Comparison
Diagnostic Psychiatry vs functional medicine
Functional medicine often centers biomarkers and supplementation. Diagnostic Psychiatry centers psychiatric differential diagnosis, medication context, safety, and clinical routing.
Review frame
What Diagnostic Psychiatry adds to biomarker-heavy care
Inputs
- Labs
- PHQ-9 and GAD-7
- Insomnia screen
- Medication and supplement list
- Sleep, caffeine, alcohol, and substance pattern
- Symptom timeline
- Top goals
Output
- Symptom and timeline summary
- Lab-pattern read in psychiatric context
- Medication, supplement, sleep, and substance review
- Psychiatric-medical differential
- Named pathway for care or monitoring
Not this
- Not emergency care
- Not a diagnosis from labs
- Not a medication or supplement change by website
- Not a replacement for primary care, psychiatry, or therapy
- Not proof that biology explains every symptom
What functional medicine does well
Functional medicine often asks broader intake questions.
Long visits that map nutrition, sleep, stress, hormones, gut symptoms, and lifestyle can catch patterns that rushed care misses.
More context than a short visit
Diet, sleep, stress, and symptom timeline are often reviewed with more patience.
Willingness to look past basic panels
Borderline or incomplete findings sometimes deserve more interpretation than a simple normal/abnormal read.
Practical inputs are not ignored
Sleep, nutrition, movement, and recovery can shape symptoms and should not be dismissed.
What Diagnostic Psychiatry adds
Psychiatric differential first. Then the labs.
Diagnostic Psychiatry is psychiatric medicine with a wider medical aperture. It is not a biomarker product with a psychiatric label.

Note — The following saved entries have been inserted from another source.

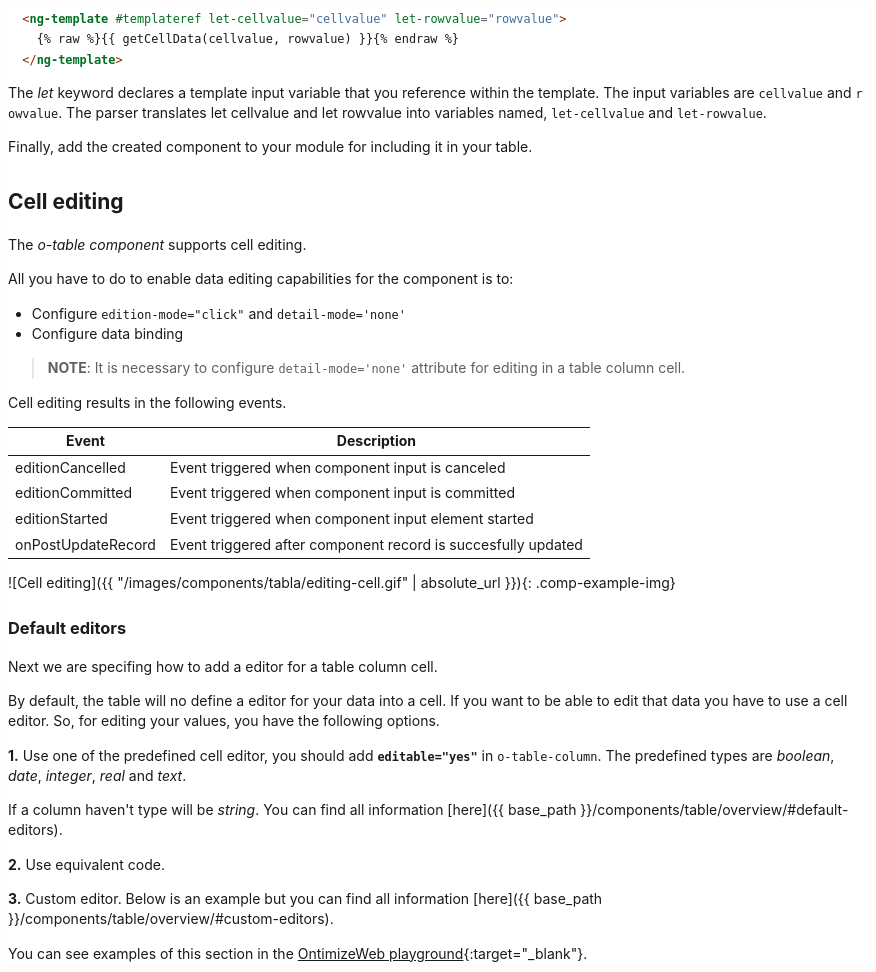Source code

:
 ```html
  <ng-template #templateref let-cellvalue="cellvalue" let-rowvalue="rowvalue">
    {% raw %}{{ getCellData(cellvalue, rowvalue) }}{% endraw %}
  </ng-template>
```

The *let* keyword declares a template input variable that you reference within the template. The input variables are `cellvalue` and `rowvalue`. The parser translates let cellvalue and let rowvalue into variables named, `let-cellvalue` and `let-rowvalue`.

Finally, add the created component to your module for including it in your table.

## Cell editing

The *o-table component* supports cell editing.

All you have to do to enable data editing capabilities for the component is to:

- Configure `edition-mode="click"` and `detail-mode='none'`
- Configure data binding

>**NOTE**: It is necessary to configure `detail-mode='none'` attribute for editing in a table column cell.

Cell editing results in the following events.

| Event | Description |
| ------  | ------- |
| editionCancelled  | Event triggered when component input is canceled|
| editionCommitted  | Event triggered when component input is committed |
| editionStarted  | Event triggered when component input element started |
| onPostUpdateRecord | Event triggered after component record is succesfully updated|

![Cell editing]({{ "/images/components/tabla/editing-cell.gif" | absolute_url }}){: .comp-example-img}
### Default editors

Next we are specifing how to add a editor for a table column cell.

By default, the table will no define a editor for your data into a cell. If you want to be able to edit that data you have to use a cell editor. So, for editing your values, you have the following options.

**1.** Use one of the predefined cell editor, you should add **`editable="yes"`** in `o-table-column`. The predefined types are *boolean*, *date*, *integer*, *real* and *text*.

If a column haven't type will be *string*. You can find all information [here]({{ base_path }}/components/table/overview/#default-editors).

**2.** Use equivalent code.

**3.** Custom editor. Below is an example but you can find all information [here]({{ base_path }}/components/table/overview/#custom-editors).

You can see examples of this section in the [OntimizeWeb playground]({{site.playgroundurl}}/main/table/editor){:target="_blank"}.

Psychiatric diagnoses stay in frame
Depression, anxiety, ADHD, bipolar-spectrum illness, trauma, insomnia, and substance patterns are not skipped.
Psychotropic history changes the read
Antidepressants, stimulants, sedatives, antipsychotics, and prior medication trials shape the interpretation.
No supplement-first default
The review aims for clinical routing and safety boundaries, not a stack of protocols.
Where the boundary is
No single-cause certainty.
- Labs are signals, not diagnoses.
- Psychiatric medication review stays with appropriately licensed clinicians.
- Hormone, peptide, and compounded prescribing decisions belong with clinicians scoped for them.
- Sometimes the workup is already complete and the plan is psychiatric.
When this review fits
Use this review when the question is psychiatric, not just metabolic.
- You have functional or broad labs and want them read in psychiatric context.
- You are taking, considering, or coming off psychiatric medication.
- A wellness plan has not resolved mood, focus, sleep, or energy symptoms.
- You want a differential, not another supplement protocol.
Common questions
Questions people ask before they start.
Can biomarkers diagnose the problem?
No. Biomarkers can change what belongs in the differential. A responsible review still requires clinical history, symptoms, timing, medication context, risk review, and the appropriate clinician relationship.
What does the review actually give me?
A written psychiatric-medical synthesis: what appears more likely, what remains possible, what seems less likely, what needs another clinician, and what should be monitored or left alone.
Is this emergency care?
No. If symptoms are acute, dangerous, rapidly worsening, or involve possible self-harm, psychosis, mania, delirium, withdrawal, chest pain, neurologic symptoms, or medical instability, use emergency or urgent care.